文字数:約1,900文字 ネタバレ:一部あり

・あらすじ

 花園はなぞの 春太郎はるたろう 高校1年生 D組

 彼はクラスでの自己紹介にて、去年に白血病を患い、みんなより1つジジイだと告げる。

 これは期待や不安、友情、葛藤といった様々な感情を詰め込んだ、まるで花束のような物語だ。

・レビュー

 本作は主人公の春太郎が過ごす1年を描くというものですが、どうにも一言では表しにくい作品でもあります。

 部活や生徒会が中心になっているわけでもなく、かといってクラス内の人間関係が主軸でもなければ、真の舞台が学校外というわけでもありません。

 何度か読み返して言語化できたのは、凡庸な表現ながらタイトルにあるLife、つまり人生そのものが描かれているように思いました。

 ◇

 春太郎は白血病患者ではあるものの、現在は回復期にあるとしているので、健康な状態から衰えていく様を描く、いわゆる「難病モノ」と呼ばれる作品ではありません。

 しかし自身がそのような状態にあったと告げることが、他者にとってどのように受け取られるかと、担任の斉藤は次のように言います。

でもね あんたが自己紹介で
自分が白血病だったって言った時から
あんたは人間関係において
そのヘビーな過去の分
みんなより強者の立場に立ったのよ

あんたにそのつもりが無くても
それはそうなったのよ

1巻 #3 95頁

 第167回の芥川賞受賞作、高瀬 隼子『おいしいごはんが食べられますように』でも、弱者に思えて集団における強者な人物がいますけれど、本作の春太郎も「大切にするべき」とされる存在でした。

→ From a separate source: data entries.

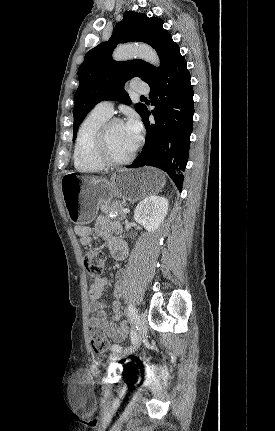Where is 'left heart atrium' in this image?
<instances>
[{
  "instance_id": "39dd6f15",
  "label": "left heart atrium",
  "mask_w": 275,
  "mask_h": 431,
  "mask_svg": "<svg viewBox=\"0 0 275 431\" xmlns=\"http://www.w3.org/2000/svg\"><path fill=\"white\" fill-rule=\"evenodd\" d=\"M123 128L127 141L132 149H135L141 137L142 126L140 120L136 115L132 114L123 124Z\"/></svg>"
}]
</instances>
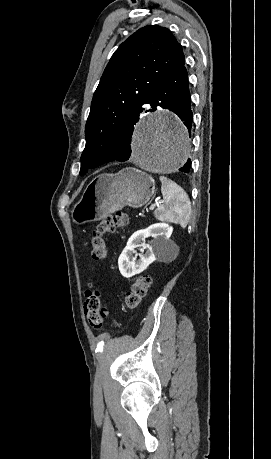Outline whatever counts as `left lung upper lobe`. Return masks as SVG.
<instances>
[{
	"mask_svg": "<svg viewBox=\"0 0 271 459\" xmlns=\"http://www.w3.org/2000/svg\"><path fill=\"white\" fill-rule=\"evenodd\" d=\"M184 65L181 45L164 27L140 28L119 46L92 99L81 176L120 155L122 137L139 120L149 94Z\"/></svg>",
	"mask_w": 271,
	"mask_h": 459,
	"instance_id": "left-lung-upper-lobe-1",
	"label": "left lung upper lobe"
}]
</instances>
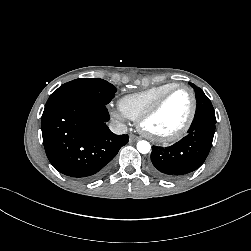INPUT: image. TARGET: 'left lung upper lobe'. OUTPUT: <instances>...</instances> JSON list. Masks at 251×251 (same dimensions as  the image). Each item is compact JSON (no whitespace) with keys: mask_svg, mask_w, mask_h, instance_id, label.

 厄介なのは本人が無自覚であるために、良かれと思って友人をかばい、ひどく傷つけてしまいます。

 春太郎の場合は指摘してくれる担任がいましたけれど、大人になってしまうと尊重あるいは遠慮、はたまた無関心から、気づかないままになってしまいがちに思えるのです。

 担任の斉藤は続けて言います。

病気の事を正直に話すのが
悪いって言ってんじゃないの

ただ自分の言った事で相手が多少
気を遣うだろうなくらいの想像も
できなかったとしたら
あんたは馬鹿で子供で無神経だわ

同 95頁

 幸か不幸か思い当たる事柄があるもので、この部分は強く心に響きました。

 ◇

 本作の主人公は春太郎なのですが、ときとして友人や他のクラスメイト、教師、家族などが中心になったりします。

 物語の構成として主人公からの視点のみで描く方法もありますが、それだと友人はもちろん、まわりにいるクラスメイトの視点は描けません。

 本作はマンガの特性でもある視点の自由度を活かし、1-Dというクラスは元より、周辺に存在する人々が描かれることで豊かな人間模様が生まれ、奥行きや熱、湿度まで感じられる気がします。

 高校生の定番ともいえる、テストのための勉強会や文化祭、クリスマスパーティなどの話も面白く、失敗するかと思いきや……という展開が非常に巧みです。

 漫画研究会の活動からマンガ賞を狙うという流れは、ややありがちな気もしますけれど、編集者からの厳しい指摘から学ぶ姿は、ついつい応援したくなります。

 ◇

 本作の始め、春太郎は白血病が治ったと告げるのですが、彼は放射線治療によって生殖機能を失っています。

 事前にそうなると知らされた15歳の春太郎は、しかし平然としていたと、友人が家に遊びに来たときに父親は話し、次のように続けます。

分かってなかっただけなんだよ

あいつはまだ自分が一生
子供が作れないって事がどういう事か
よく分かってなかっただけなんだよ!

作れるのに作らないのと
最初から作れないのは
全然違うんだよ…!

1巻 #5 167頁

 本作が発表された20年前は一般的でなかったのかもしれませんが、現在は精子の凍結保存といった手段があり、以前にレビューした武田一義『さよならタマちゃん』でも描かれています。

 とはいえ、生殖機能を失うことで心にどんな影響が出るのか、当事者でない限り想像するしかありません。

 おそらくは「正常」と呼べない私自身も、心身の両面において負担になっているような感覚で、生きているのが嫌になるときもあります。

 こうした話は親しい間柄でさえ切り出しにくいものですから、本作の友人のような存在が羨ましく感じました。

 最終4巻では、血液のガンと呼ばれる白血病が有する、非常に厄介な点が取り上げられます。

 しかし患者本人だけではなく、それを支える家族のしんどさを描いているのも、本作が『フラワー・オブ・ライフ』と題された理由なのかもしれません。




 ちなみに図形としての「フラワーオブライフ」も存在します。